Aspettando che torni la colomba
Sono questi i giorni in cui si ricorda anche il sessantesimo anniversario della Pacem in terris (11 aprile 1963), scritta dal papa santo Giovanni XXIII. Un’enciclica che celebrò quello che, prima del 24 febbraio 2022, era stato il momento più critico del secondo dopoguerra, quando per la crisi di Cuba la minaccia nucleare si era fatta tanto reale da indurre il papa ad un estremo appello, allora fortunatamente accolto da Kennedy e da Kruscev.
La Pasqua, nelle stucchevoli cartoline d’un tempo, veniva rappresentata come una colomba con il ramoscello d’olivo tra il becco. Immagine proveniente dalla Genesi: Noè alla fine del diluvio la mandò fuori dall’arca per capire se le acque si fossero ritirate, se il pericolo fosse davvero passato. Lo fece due volte: la prima non andò a buon fine ma la seconda sì. Come vorremmo che così fosse anche per la guerra in corso e che, nonostante i tentavi finora falliti, una trattativa seria e convinta della necessità urgente della fine del conflitto potesse nuovamente far volare la colomba della pace sulla nostra Europa e non solo.
Sono questi i giorni in cui si ricorda anche il sessantesimo anniversario della Pacem in terris, scritta dal papa santo Giovanni XXIII. Un’enciclica che celebrò quello che, prima del 24 febbraio 2022, era stato il momento più critico del secondo dopoguerra, quando per la crisi di Cuba la minaccia nucleare si era fatta tanto reale da indurre il papa ad un estremo appello, allora fortunatamente accolto da Kennedy e da Kruscev. Le navi cariche di missili nucleari rientrarono e, salvati da una fine più che annunciata, gli uomini si sentirono spronati a quell’impegno permanente alla pace e alla fratellanza che l’enciclica suggeriva. Un testo così potente da essere definito da Giorgio La Pira il “manifesto del mondo nuovo”; un testo a cui lavorò anche il trevigiano mons. Pietro Pavan, rettore della Pontificia Università Lateranense, che il papa volle come consulente.
La Pacem in terris sostiene la necessità e l’urgenza di un cambio di passo, invita all’abbandono del modello di pace armata che nasce dall’equilibrio tra potenze in continua rincorsa agli armamenti, anche nucleari, ed espone gli uomini “all’incubo di un uragano che potrebbe scatenarsi ad ogni sitante con una travolgenza inimmaginabile” (59). Il papa constatava che “giustizia, saggezza ed umanità domandano” che si ponga fine alla folle corsa e che si riducano “simultaneamente e reciprocamente gli armamenti già esistenti” (auspicio concretizzato nel trattato di non proliferazione nucleare che Usa, Regno Unito e Unione Sovietica sottoscrissero il 1° luglio 1968 ma che la guerra in corso sembra aver reso vano col succedersi delle minacce russe).

### Consegna
Ricopia tale e quale il brano dell'articolo sulla colomba della pace che parte dalle parole "La Pacem in terris sostiene" e si chiude dopo "delle minacce russe).".

Voci dei dati:
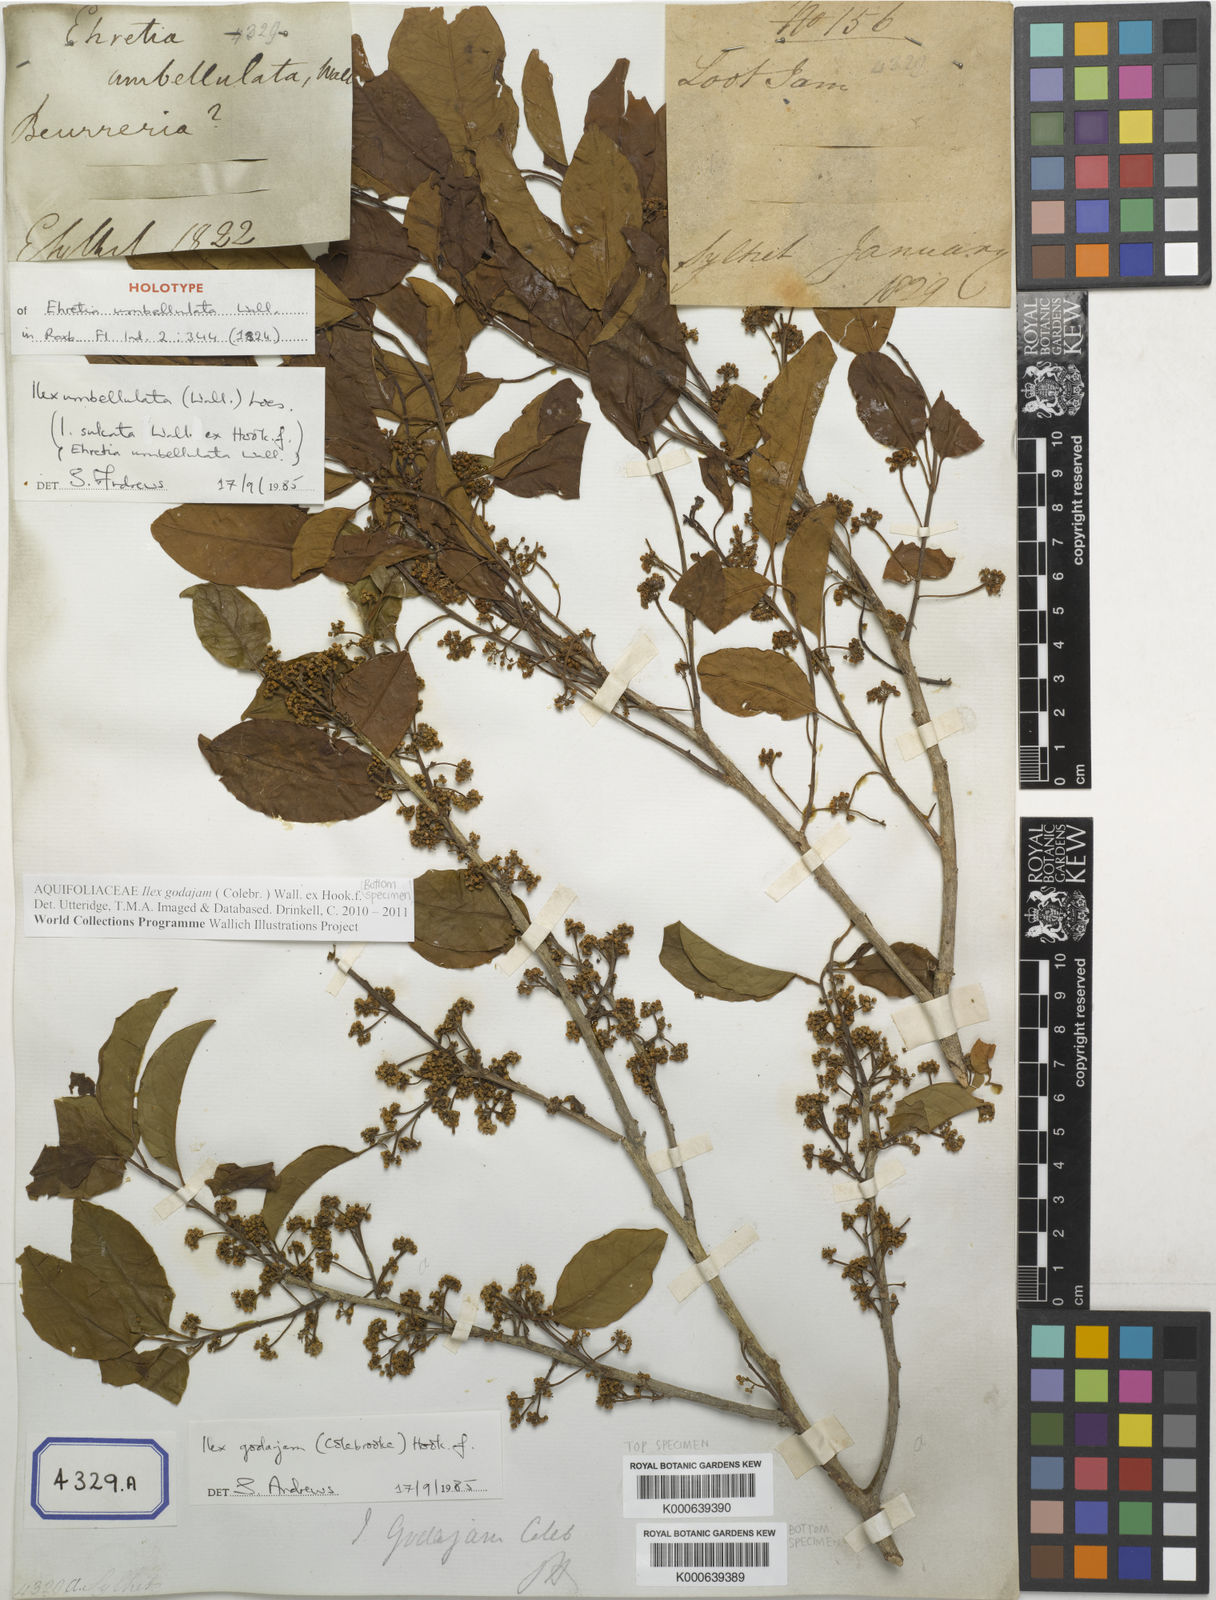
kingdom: Plantae
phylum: Tracheophyta
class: Magnoliopsida
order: Aquifoliales
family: Aquifoliaceae
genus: Ilex
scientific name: Ilex umbellulata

### Risultato
La Pacem in terris sostiene la necessità e l’urgenza di un cambio di passo, invita all’abbandono del modello di pace armata che nasce dall’equilibrio tra potenze in continua rincorsa agli armamenti, anche nucleari, ed espone gli uomini “all’incubo di un uragano che potrebbe scatenarsi ad ogni sitante con una travolgenza inimmaginabile” (59). Il papa constatava che “giustizia, saggezza ed umanità domandano” che si ponga fine alla folle corsa e che si riducano “simultaneamente e reciprocamente gli armamenti già esistenti” (auspicio concretizzato nel trattato di non proliferazione nucleare che Usa, Regno Unito e Unione Sovietica sottoscrissero il 1° luglio 1968 ma che la guerra in corso sembra aver reso vano col succedersi delle minacce russe).